In reality, a denial on this basis often falls apart in court. Any-occupation policies require that the claimant be precluded from any occupation he is qualified for based on age, education, training, experience, station in life, and physical and mental capacity. These criteria leave room for interpretation. When an insurance company uses this room for interpretation to deny solid claims and create delay tactics, they harm the insured by acting in bad faith. When an insurance company acts in bad faith, they break the law.

How does the claims process work?

For a claim to be successful, it requires medical evidence. The medical evidence usually consists of doctor’s evaluations, diagnosis, and prognosis. This evidence provides the foundation for proving that the disability exists. Without this proof, the insurance company can claim that no disability exists and deny the claim.
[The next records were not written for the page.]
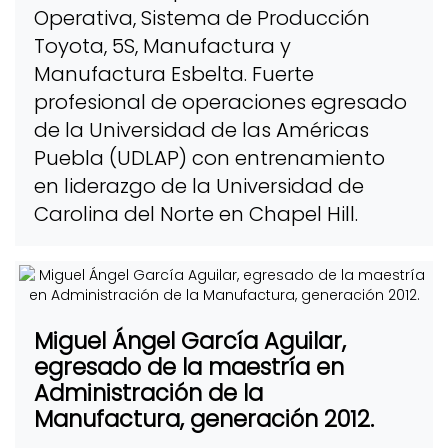
Operativa, Sistema de Producción
Toyota, 5S, Manufactura y
Manufactura Esbelta. Fuerte
profesional de operaciones egresado
de la Universidad de las Américas
Puebla (UDLAP) con entrenamiento
en liderazgo de la Universidad de
Carolina del Norte en Chapel Hill.
Miguel Ángel García Aguilar,
egresado de la maestría en
Administración de la
Manufactura, generación 2012.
An insurance company that acts in bad faith could attempt to deny the claim by disputing the validity of the disability finding. It may argue that the medical records fail to demonstrate that a disability exists. Most insurance companies employ their own staff of medical people that help evaluate claims in the light most beneficial to the company.

For example, the insurance company may argue that the medical evidence indicates that the insured has the mental and physical capacity to work, even if the insured’s doctor disagrees. This often occurs in the case of mental incapacity. The insurance company may argue that the insured’s medical condition has nothing to do with his or her recent memory or concentration problems, and therefore, the claim should be denied.

The insurance company also evaluates medical evidence in light of what occupations other than the claimant’s current one he or she can perform. The adjustor also looks at the claimant’s work history. The work history provides ammunition for claims denials when the insurance company can argue that the claimant can perform some other job they did in the past, even if it is the remote past.

When insurance companies act in bad faith, they deny claims despite the fact that the work the claimant can perform does not fit his or her age, education, training, experience, etc. For example, the insurance company may argue that a doctor who can no longer practice medicine could go back to work in pharmaceutical sales; however, the claimant’s experience may be very outdated, the claimant may be much older than the people typically hired for that occupation, and the career level would be entry level, paying a tiny fraction of the claimant’s previous income.

Denied claims can be reversed

Insurance companies generally make bad faith arguments because they want to save money on claims. When an any-occupation disability claim is at stake, insurers are able to find a multitude of excuses to delay and deny claims. If your claim has been delayed or denied, contact a disability-claims attorney right away.

Your attorney can evaluate your claim and determine where the insurance company’s denial is wrong. Rather than having to fight the insurance company yourself, you can rely on your attorney to take care of all the sticky details. Often, once an attorney demonstrates to the insurance company that the claim is valid, the company realizes it has little choice but to pay. If the company still refuses, your attorney can take them to court.